Project Period: January 1, 2007 through January 1, 2010
RFA: STAR Graduate Fellowships (2007) RFA Text | Recipients Lists
Research Category: Fellowship - Environmental Chemistry , Mercury , Academic Fellowships
Mercury is a pollutant that poses a serious threat to human and ecosystem health. It is present in the atmosphere worldwide in measurable concentrations, primarily as a result of human activities such as coal burning and waste incineration. The primary pathway of human exposure to mercury is through the consumption of contaminated fish, therefore, understanding the process of mercury transport from atmospheric to aquatic systems is important to the protection of human health. Several recent studies suggest that urban areas are sites of high mercury input to aquatic systems. This is due both to a high density of emissions sources and a high percentage of impervious surface area, which generates stormwater runoff into lakes and streams. The aim of this study is to investigate the impacts of different types of urban land use and land cover on mercury pollution in stormwater runoff, and to determine if stormwater management measures, such as green roofs, retention ponds, and rainwater gardens, have a positive or negative effect on the problem. This issue will be investigated in areas close to mercury-emitting point sources as well as in areas that are not near any point sources.
Samples will be collected in the city of Milwaukee, WI, at points where overland flow or storm sewer effluent is discharged into a stream or lake. Sites will be chosen within watersheds that encompass a wide variety of land use types and stormwater management measures. At each site, water will be collected from the stream or lake under dry and rainy conditions, and surface runoff will be collected during rainy weather. In addition, treated effluent from Milwaukee’s Jones Island wastewater treatment plant will be collected both when it is treating only sanitary sewage, as well as when it is treating water from the combined sanitary and storm sewer systems. The concentrations and chemical forms of mercury will be determined in all of these samples, as well as a number of other physical parameters, in order to determine the differences in mercury contributions between each watershed. Samples of wet- and dry-deposited material on all sites will also be collected and analyzed for mercury species. Using Geographic Information Systems (GIS) software and existing datasets, the relative contribution of different land use types and stormwater management areas to the surface area of each watershed will be computed. Using statistical methods to examine the correlations between the geographic and chemical data, the extent to which mercury concentrations are predicted by land use will be estimated.
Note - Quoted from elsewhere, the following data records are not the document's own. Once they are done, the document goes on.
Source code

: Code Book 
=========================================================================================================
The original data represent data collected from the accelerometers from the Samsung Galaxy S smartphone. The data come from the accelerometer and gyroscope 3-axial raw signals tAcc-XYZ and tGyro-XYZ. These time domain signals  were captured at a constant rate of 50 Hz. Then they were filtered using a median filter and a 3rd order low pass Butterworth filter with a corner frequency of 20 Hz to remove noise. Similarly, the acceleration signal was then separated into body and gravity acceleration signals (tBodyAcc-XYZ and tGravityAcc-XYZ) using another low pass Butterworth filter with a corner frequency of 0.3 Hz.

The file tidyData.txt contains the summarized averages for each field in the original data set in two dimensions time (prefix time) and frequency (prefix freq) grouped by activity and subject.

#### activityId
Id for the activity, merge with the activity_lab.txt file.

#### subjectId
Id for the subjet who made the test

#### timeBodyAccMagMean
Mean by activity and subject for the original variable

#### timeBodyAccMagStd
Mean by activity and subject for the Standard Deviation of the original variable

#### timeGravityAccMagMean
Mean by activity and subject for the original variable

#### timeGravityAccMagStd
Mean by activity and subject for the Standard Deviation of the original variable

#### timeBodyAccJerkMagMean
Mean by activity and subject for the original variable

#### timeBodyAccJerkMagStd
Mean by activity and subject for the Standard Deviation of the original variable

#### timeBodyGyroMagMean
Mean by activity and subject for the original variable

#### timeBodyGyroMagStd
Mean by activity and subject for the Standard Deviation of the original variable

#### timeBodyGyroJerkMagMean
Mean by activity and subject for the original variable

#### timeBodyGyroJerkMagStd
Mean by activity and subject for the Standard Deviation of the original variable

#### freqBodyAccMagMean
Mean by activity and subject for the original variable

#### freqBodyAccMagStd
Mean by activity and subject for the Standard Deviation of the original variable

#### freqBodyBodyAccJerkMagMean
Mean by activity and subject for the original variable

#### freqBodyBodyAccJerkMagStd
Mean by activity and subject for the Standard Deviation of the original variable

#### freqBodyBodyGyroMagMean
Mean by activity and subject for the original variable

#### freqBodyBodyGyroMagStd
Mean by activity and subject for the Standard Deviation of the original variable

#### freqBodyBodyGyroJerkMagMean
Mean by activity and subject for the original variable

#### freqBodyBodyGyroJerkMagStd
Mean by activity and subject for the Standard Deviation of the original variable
It is expected that the watersheds with higher percentages of impervious surface cover and fewer stormwater control measures will exhibit the highest concentrations of mercury in stormwater runoff, while those with less impervious cover and/or more stormwater control will have less mercury. Higher overall concentrations of mercury, especially reactive forms of mercury, are likely to be seen in areas close to emissions point sources. The treated wastewater effluent from the combined storm and sanitary sewer system will most likely contain the highest levels of organic species of mercury, due to its high organic matter content and the fact that it travels through deep, possibly anoxic pipes, before reaching the treatment plant.